What is a video keyframe and how can you help with video analysis?
Video analysis is extremely time-consuming. Sometimes investigators need to analyze hundreds of videos, each several hours long. That would take several months of full-time work just watching those videos.
Evidence Center can process video files, extracting so-called key frames. Keyframe is a frame which significantly differs from a previous keyframe. Thus, if you only look through the keyframes, you don’t lose any significant information. This is a huge time saver! By using key frames, you can simply review a still image gallery instead of watching the full video. As you can glance at 20 to 30 images at a time, this will literally take a few minutes to check if particular video contains illegal content or important evidence or not.
If that’s not enough, Evidence Center can automatically detect pornography, faces and scanned texts embedded in photos or video keyframes.
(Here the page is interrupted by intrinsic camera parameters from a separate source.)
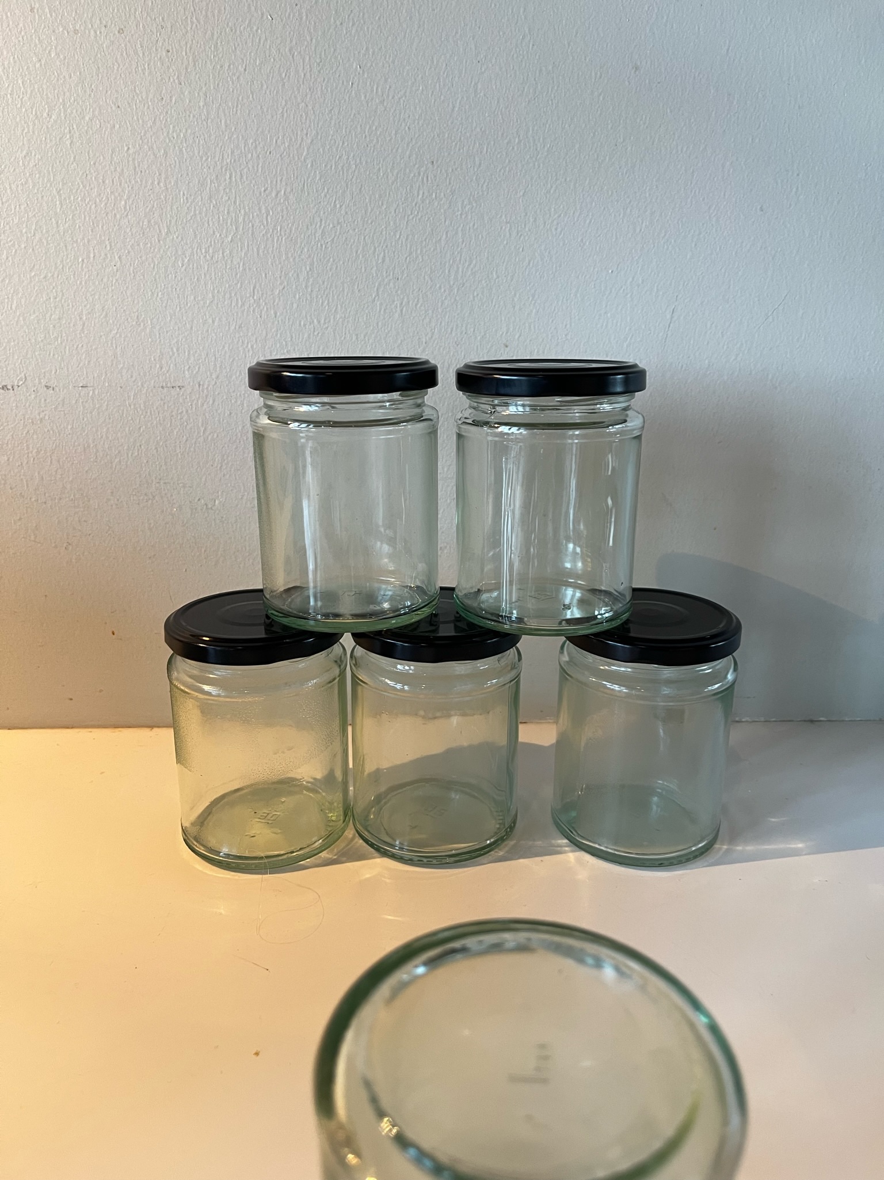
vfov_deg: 67.3
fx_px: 886
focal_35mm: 26
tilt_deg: -18.4
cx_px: 442
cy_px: 590
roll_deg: +1.1
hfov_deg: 53.0
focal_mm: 5.1
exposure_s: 1/50
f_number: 1.6
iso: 160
This, in particular, helps you to quickly identify videos with people.
What is “forgery detection” and how does it work?
Photo Forgery Detection is a great and unique function of our product which to the best of my knowledge no competitor on the forensic market has. We can reliably detect a photo that has been altered after leaving a digital camera. By altering we understand any alteration in a graphical editor such as cropping, adjusting brightness and contrast, cloning and so on. Besides, alteration includes changing of EXIF metadata.
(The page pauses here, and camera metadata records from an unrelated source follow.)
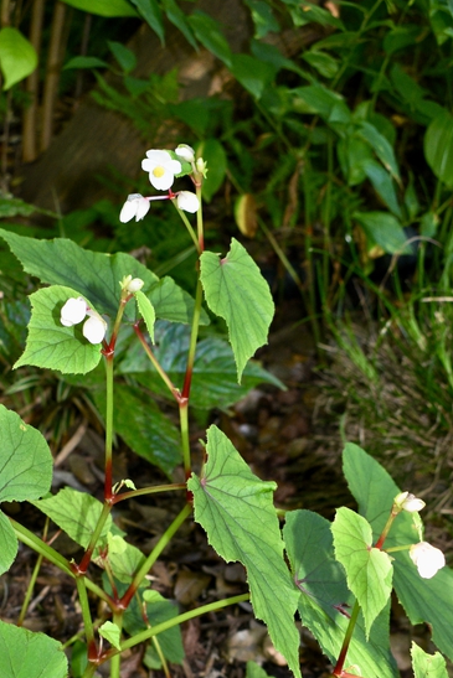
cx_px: 109
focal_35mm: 73
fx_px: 1377
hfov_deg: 18.6
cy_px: 554
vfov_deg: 27.1
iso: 800
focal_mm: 26
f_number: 5
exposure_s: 1/100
Forgery detection is based on a comprehensive scientific research. This is not just about EXIF analysis and searching a graphical editor signature there. Evidence Center analyzes quantization tables, detects cloning, performs photo quality checks and matches it with quality expected from a particular camera. The product does various statistical and mathematical checks and, finally, applies the knowledge of more than 3000 different cameras specifics, which we extracted working with all these cameras in our lab. All this helps us identify EXIF forgery, when it says that the photo is made by a certain camera, but the digital footprint matches a different camera.